* **What is required**
Reproduce every one of the entries below word for word, leaving the pictures out of your answer.

-------------------------

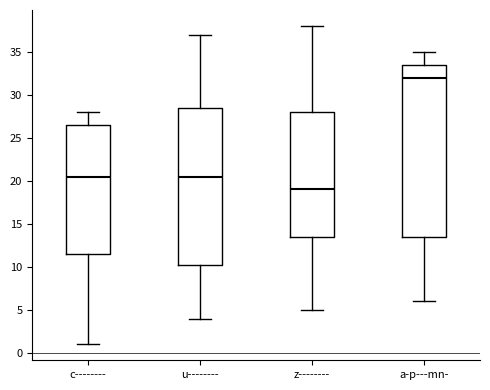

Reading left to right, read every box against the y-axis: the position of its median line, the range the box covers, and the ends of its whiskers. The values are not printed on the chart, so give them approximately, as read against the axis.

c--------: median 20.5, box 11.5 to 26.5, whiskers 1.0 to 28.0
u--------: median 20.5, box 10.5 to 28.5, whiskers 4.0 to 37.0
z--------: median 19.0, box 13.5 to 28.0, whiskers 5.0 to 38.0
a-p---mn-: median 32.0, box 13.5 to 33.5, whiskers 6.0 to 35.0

-------------------------

* **Result**
Reading left to right, read every box against the y-axis: the position of its median line, the range the box covers, and the ends of its whiskers. The values are not printed on the chart, so give them approximately, as read against the axis.

c--------: median 20.5, box 11.5 to 26.5, whiskers 1.0 to 28.0
u--------: median 20.5, box 10.5 to 28.5, whiskers 4.0 to 37.0
z--------: median 19.0, box 13.5 to 28.0, whiskers 5.0 to 38.0
a-p---mn-: median 32.0, box 13.5 to 33.5, whiskers 6.0 to 35.0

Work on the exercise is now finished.